# [TO DO]
Could you give the entries again from the very start through the line containing "Krnáč Dušan", changing "ORIGAMI" to "Origami" and keeping everything else the same? Leave the pictures out.

# [RECORD EXCERPTS]
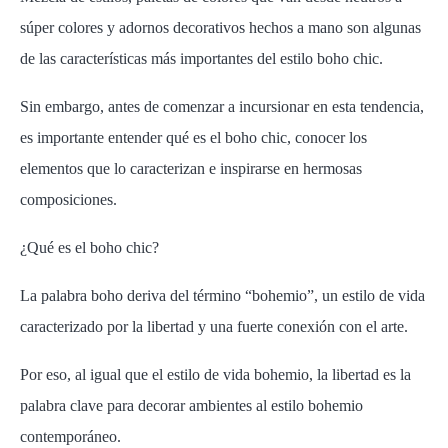
súper colores y adornos decorativos hechos a mano son algunas
de las características más importantes del estilo boho chic.
Sin embargo, antes de comenzar a incursionar en esta tendencia,
es importante entender qué es el boho chic, conocer los
elementos que lo caracterizan e inspirarse en hermosas
composiciones.
¿Qué es el boho chic?
La palabra boho deriva del término “bohemio”, un estilo de vida
caracterizado por la libertad y una fuerte conexión con el arte.
Por eso, al igual que el estilo de vida bohemio, la libertad es la
palabra clave para decorar ambientes al estilo bohemio
contemporáneo.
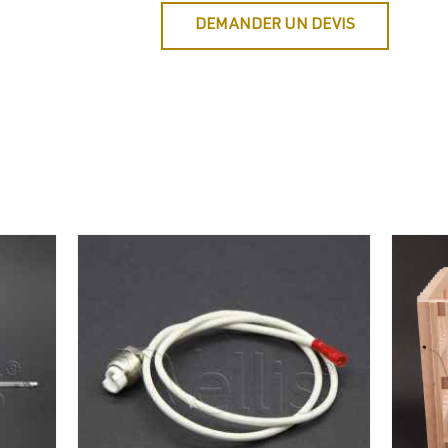
DEMANDER UN DEVIS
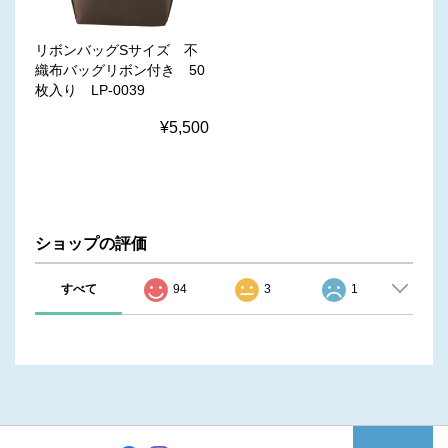
リボンバッグSサイズ 不
織布バッグリボン付き 50
枚入り LP-0039
¥5,500
ショップの評価
すべて
94
3
1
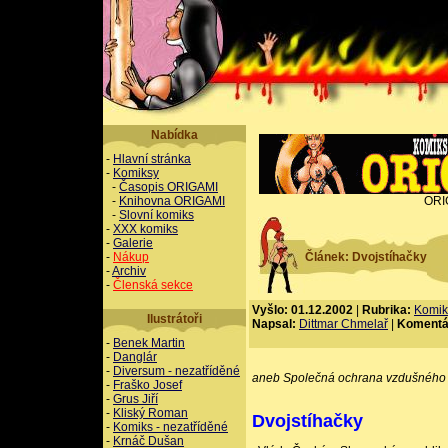
Nabídka
-
Hlavní stránka
-
Komiksy
-
Časopis ORIGAMI
-
Knihovna ORIGAMI
ORI
-
Slovní komiks
-
XXX komiks
-
Galerie
-
Nákup
Článek: Dvojstíhačky
-
Archiv
-
Členská sekce
Vyšlo: 01.12.2002
|
Rubrika:
Komik
Ilustrátoři
Napsal:
Dittmar Chmelař
|
Komentá
-
Benek Martin
-
Danglár
-
Diversum - nezatříděné
aneb Společná ochrana vzdušného 
-
Fraško Josef
-
Grus Jiří
-
Kliský Roman
Dvojstíhačky
-
Komiks - nezatříděné
-
Krnáč Dušan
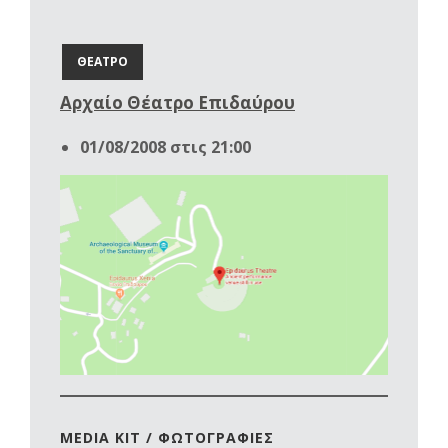
ΘΕΑΤΡΟ
Αρχαίο Θέατρο Επιδαύρου
01/08/2008 στις 21:00
MEDIA KIT / ΦΩΤΟΓΡΑΦΙΕΣ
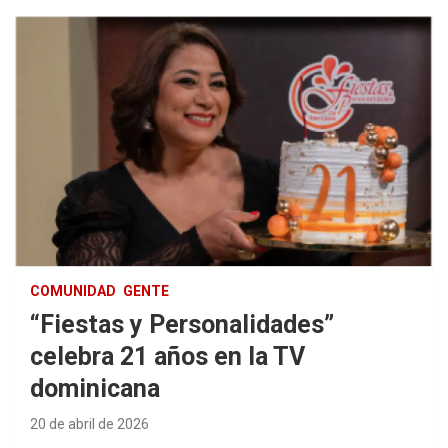
COMUNIDAD
GENTE
“Fiestas y Personalidades”
celebra 21 años en la TV
dominicana
20 de abril de 2026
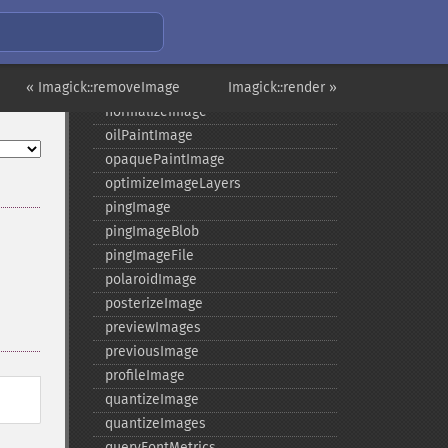
negateImage
newImage
newPseudoImage
« Imagick::removeImage
nextImage
Imagick::render »
normalizeImage
oilPaintImage
opaquePaintImage
optimizeImageLayers
pingImage
pingImageBlob
pingImageFile
polaroidImage
posterizeImage
previewImages
previousImage
profileImage
quantizeImage
quantizeImages
queryFontMetrics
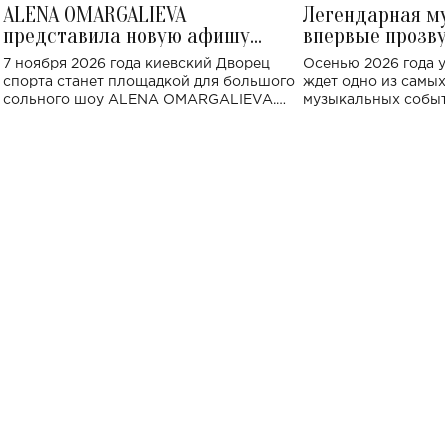
ALENA OMARGALIEVA
Легендарная м
представила новую афишу
впервые прозву
большого концерта во Дворце
Украине: где со
7 ноября 2026 года киевский Дворец
Осенью 2026 года у
спорта
спорта станет площадкой для большого
ждет одно из самы
сольного шоу ALENA OMARGALIEVA.
музыкальных событ
Концерт получил символичное название
«Не пьяная — влюбленная».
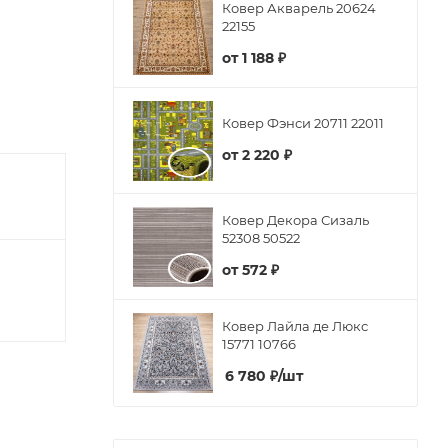
Ковер Акварель 20624
22155
от
1 188 ₽
Ковер Фэнси 20711 22011
от
2 220 ₽
Ковер Декора Сизаль
52308 50522
от
572 ₽
Ковер Лайла де Люкс
15771 10766
6 780
₽
/шт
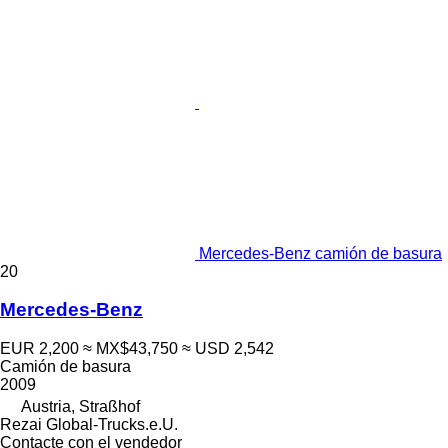
Mercedes-Benz camión de basura
20
Mercedes-Benz
EUR 2,200
≈ MX$43,750
≈ USD 2,542
Camión de basura
2009
Austria, Straßhof
Rezai Global-Trucks.e.U.
Contacte con el vendedor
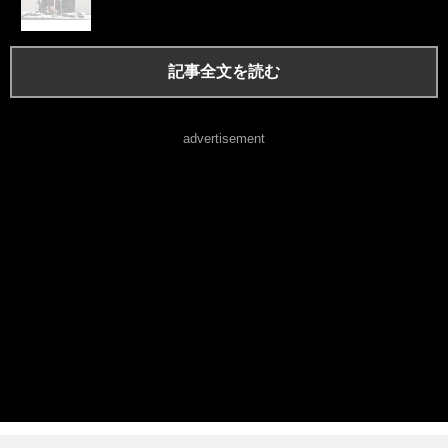
記事全文を読む
advertisement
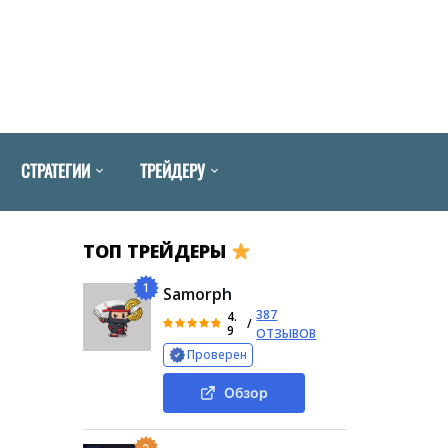
СТРАТЕГИИ
ТРЕЙДЕРУ
ТОП ТРЕЙДЕРЫ
1
Samorph
387
4.
/
9
ОТЗЫВОВ
Проверен
Обзор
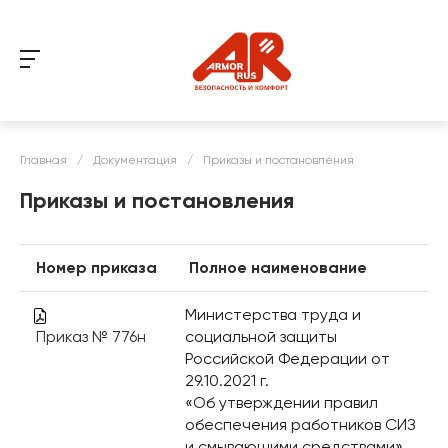
Главная
/
Документация
/
Приказы и постановления
Приказы и постановления
Номер приказа
Полное наименование
Министерства труда и
Приказ № 776н
социальной защиты
Российской Федерации от
29.10.2021 г.
«Об утверждении правил
обеспечения работников СИЗ
и смывающими средствами»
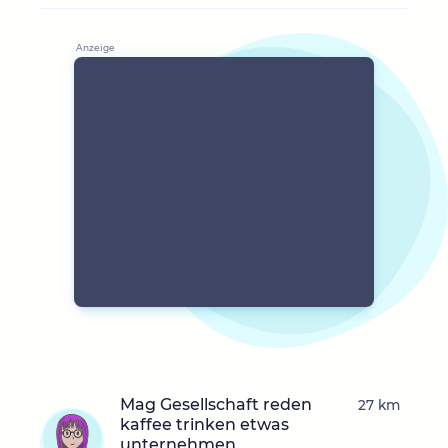
Mag Gesellschaft reden
27 km
kaffee trinken etwas
unternehmen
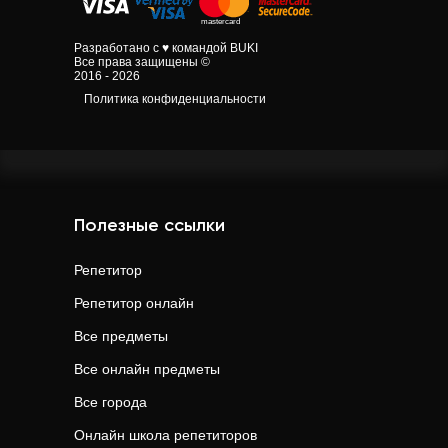
Разработано с ♥ командой BUKI
Все права защищены ©
2016 - 2026
Политика конфиденциальности
Полезные ссылки
Репетитор
Репетитор онлайн
Все предметы
Все онлайн предметы
Все города
Онлайн школа репетиторов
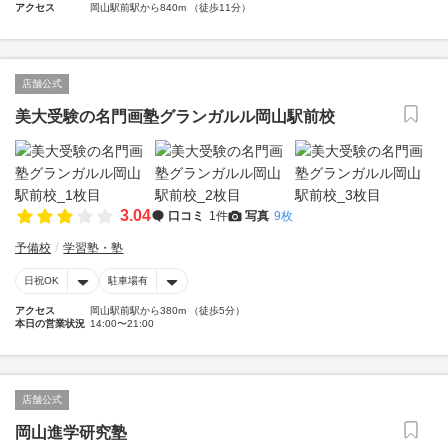
アクセス
岡山駅前駅から840m （徒歩11分）
店舗公式
美大受験の名門画塾グランガルル岡山駅前校
3.04
口コミ
1件
写真
9枚
予備校
学習塾・塾
日祝OK
駐車場有
アクセス
岡山駅前駅から380m （徒歩5分）
本日の営業状況
14:00〜21:00
店舗公式
岡山進学研究塾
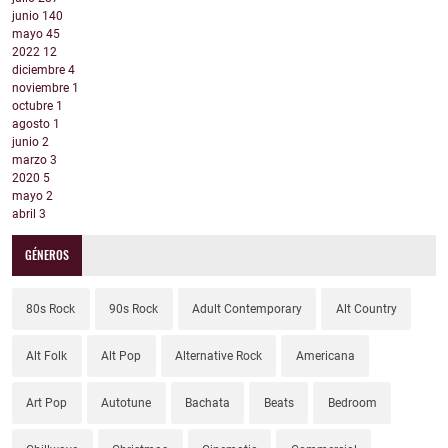
junio
140
mayo
45
2022
12
diciembre
4
noviembre
1
octubre
1
agosto
1
junio
2
marzo
3
2020
5
mayo
2
abril
3
GÉNEROS
80s Rock
90s Rock
Adult Contemporary
Alt Country
Alt Folk
Alt Pop
Alternative Rock
Americana
Art Pop
Autotune
Bachata
Beats
Bedroom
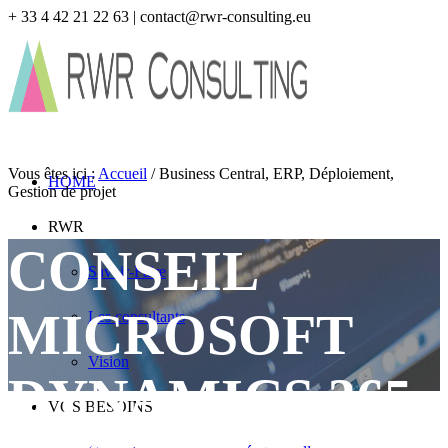
+ 33 4 42 21 22 63 | contact@rwr-consulting.eu
Vous êtes ici :
Accueil
/
Business Central, ERP, Déploiement,
HOME
Gestion de projet
RWR
CONSEIL
Savoir-Faire
MICROSOFT
Les consultants
Vision
DYNAMICS 365
VOS BESOINS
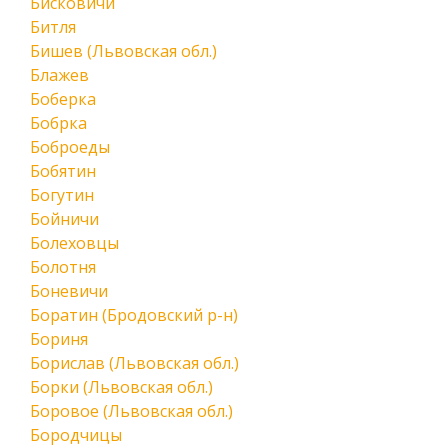
Бисковичи
Битля
Бишев (Львовская обл.)
Блажев
Боберка
Бобрка
Боброеды
Бобятин
Богутин
Бойничи
Болеховцы
Болотня
Боневичи
Боратин (Бродовский р-н)
Бориня
Борислав (Львовская обл.)
Борки (Львовская обл.)
Боровое (Львовская обл.)
Бородчицы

# [REPLY]
súper colores y adornos decorativos hechos a mano son algunas
de las características más importantes del estilo boho chic.
Sin embargo, antes de comenzar a incursionar en esta tendencia,
es importante entender qué es el boho chic, conocer los
elementos que lo caracterizan e inspirarse en hermosas
composiciones.
¿Qué es el boho chic?
La palabra boho deriva del término “bohemio”, un estilo de vida
caracterizado por la libertad y una fuerte conexión con el arte.
Por eso, al igual que el estilo de vida bohemio, la libertad es la
palabra clave para decorar ambientes al estilo bohemio
contemporáneo.
DEMANDER UN DEVIS
リボンバッグSサイズ 不
織布バッグリボン付き 50
枚入り LP-0039
¥5,500
ショップの評価
すべて
94
3
1
Nabídka
-
Hlavní stránka
-
Komiksy
-
Časopis Origami
-
Knihovna Origami
ORI
-
Slovní komiks
-
XXX komiks
-
Galerie
-
Nákup
Článek: Dvojstíhačky
-
Archiv
-
Členská sekce
Vyšlo: 01.12.2002
|
Rubrika:
Komik
Ilustrátoři
Napsal:
Dittmar Chmelař
|
Komentá
-
Benek Martin
-
Danglár
-
Diversum - nezatříděné
aneb Společná ochrana vzdušného 
-
Fraško Josef
-
Grus Jiří
-
Kliský Roman
Dvojstíhačky
-
Komiks - nezatříděné
-
Krnáč Dušan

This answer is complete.